## WHAT TO WORK ON
Print the entries verbatim, leaving out the images they contain.

----------------

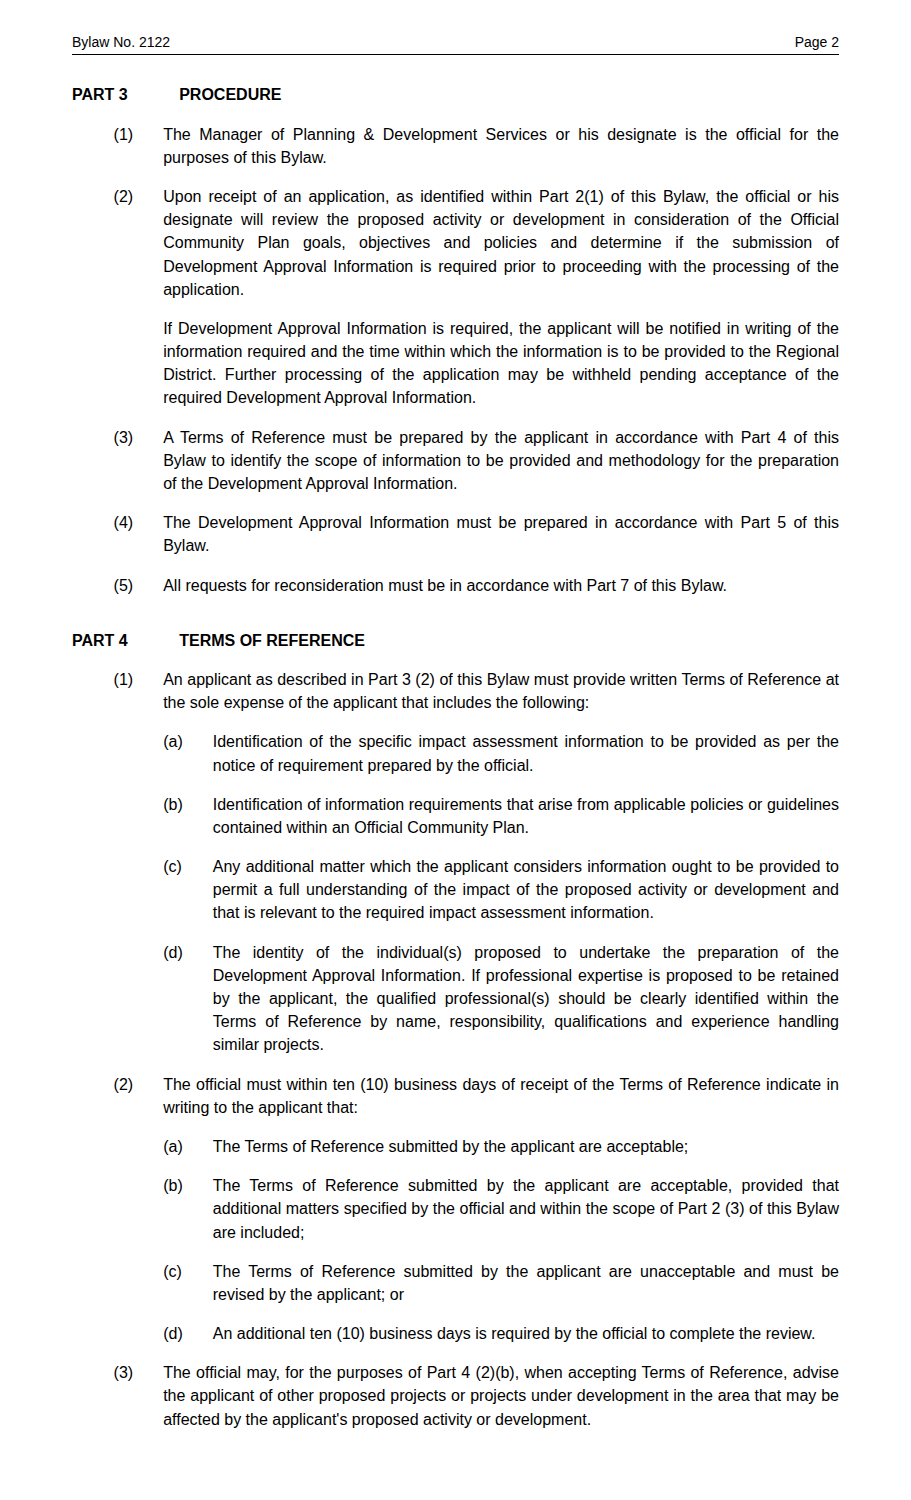Bylaw No. 2122 Page 2
PART 3 PROCEDURE
(1)
The Manager of Planning & Development Services or his designate is the official for the purposes of this Bylaw.
(2)
Upon receipt of an application, as identified within Part 2(1) of this Bylaw, the official or his designate will review the proposed activity or development in consideration of the Official Community Plan goals, objectives and policies and determine if the submission of Development Approval Information is required prior to proceeding with the processing of the application.
If Development Approval Information is required, the applicant will be notified in writing of the information required and the time within which the information is to be provided to the Regional District. Further processing of the application may be withheld pending acceptance of the required Development Approval Information.
(3)
A Terms of Reference must be prepared by the applicant in accordance with Part 4 of this Bylaw to identify the scope of information to be provided and methodology for the preparation of the Development Approval Information.
(4)
The Development Approval Information must be prepared in accordance with Part 5 of this Bylaw.
(5)
All requests for reconsideration must be in accordance with Part 7 of this Bylaw.
PART 4 TERMS OF REFERENCE
(1)
An applicant as described in Part 3 (2) of this Bylaw must provide written Terms of Reference at the sole expense of the applicant that includes the following:
(a)
Identification of the specific impact assessment information to be provided as per the notice of requirement prepared by the official.
(b)
Identification of information requirements that arise from applicable policies or guidelines contained within an Official Community Plan.
(c)
Any additional matter which the applicant considers information ought to be provided to permit a full understanding of the impact of the proposed activity or development and that is relevant to the required impact assessment information.
(d)
The identity of the individual(s) proposed to undertake the preparation of the Development Approval Information. If professional expertise is proposed to be retained by the applicant, the qualified professional(s) should be clearly identified within the Terms of Reference by name, responsibility, qualifications and experience handling similar projects.
(2)
The official must within ten (10) business days of receipt of the Terms of Reference indicate in writing to the applicant that:
(a)
The Terms of Reference submitted by the applicant are acceptable;
(b)
The Terms of Reference submitted by the applicant are acceptable, provided that additional matters specified by the official and within the scope of Part 2 (3) of this Bylaw are included;
(c)
The Terms of Reference submitted by the applicant are unacceptable and must be revised by the applicant; or
(d)
An additional ten (10) business days is required by the official to complete the review.
(3)
The official may, for the purposes of Part 4 (2)(b), when accepting Terms of Reference, advise the applicant of other proposed projects or projects under development in the area that may be affected by the applicant's proposed activity or development.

----------------

## WRITTEN SOLUTION
Bylaw No. 2122 Page 2
PART 3 PROCEDURE
(1)
The Manager of Planning & Development Services or his designate is the official for the purposes of this Bylaw.
(2)
Upon receipt of an application, as identified within Part 2(1) of this Bylaw, the official or his designate will review the proposed activity or development in consideration of the Official Community Plan goals, objectives and policies and determine if the submission of Development Approval Information is required prior to proceeding with the processing of the application.
If Development Approval Information is required, the applicant will be notified in writing of the information required and the time within which the information is to be provided to the Regional District. Further processing of the application may be withheld pending acceptance of the required Development Approval Information.
(3)
A Terms of Reference must be prepared by the applicant in accordance with Part 4 of this Bylaw to identify the scope of information to be provided and methodology for the preparation of the Development Approval Information.
(4)
The Development Approval Information must be prepared in accordance with Part 5 of this Bylaw.
(5)
All requests for reconsideration must be in accordance with Part 7 of this Bylaw.
PART 4 TERMS OF REFERENCE
(1)
An applicant as described in Part 3 (2) of this Bylaw must provide written Terms of Reference at the sole expense of the applicant that includes the following:
(a)
Identification of the specific impact assessment information to be provided as per the notice of requirement prepared by the official.
(b)
Identification of information requirements that arise from applicable policies or guidelines contained within an Official Community Plan.
(c)
Any additional matter which the applicant considers information ought to be provided to permit a full understanding of the impact of the proposed activity or development and that is relevant to the required impact assessment information.
(d)
The identity of the individual(s) proposed to undertake the preparation of the Development Approval Information. If professional expertise is proposed to be retained by the applicant, the qualified professional(s) should be clearly identified within the Terms of Reference by name, responsibility, qualifications and experience handling similar projects.
(2)
The official must within ten (10) business days of receipt of the Terms of Reference indicate in writing to the applicant that:
(a)
The Terms of Reference submitted by the applicant are acceptable;
(b)
The Terms of Reference submitted by the applicant are acceptable, provided that additional matters specified by the official and within the scope of Part 2 (3) of this Bylaw are included;
(c)
The Terms of Reference submitted by the applicant are unacceptable and must be revised by the applicant; or
(d)
An additional ten (10) business days is required by the official to complete the review.
(3)
The official may, for the purposes of Part 4 (2)(b), when accepting Terms of Reference, advise the applicant of other proposed projects or projects under development in the area that may be affected by the applicant's proposed activity or development.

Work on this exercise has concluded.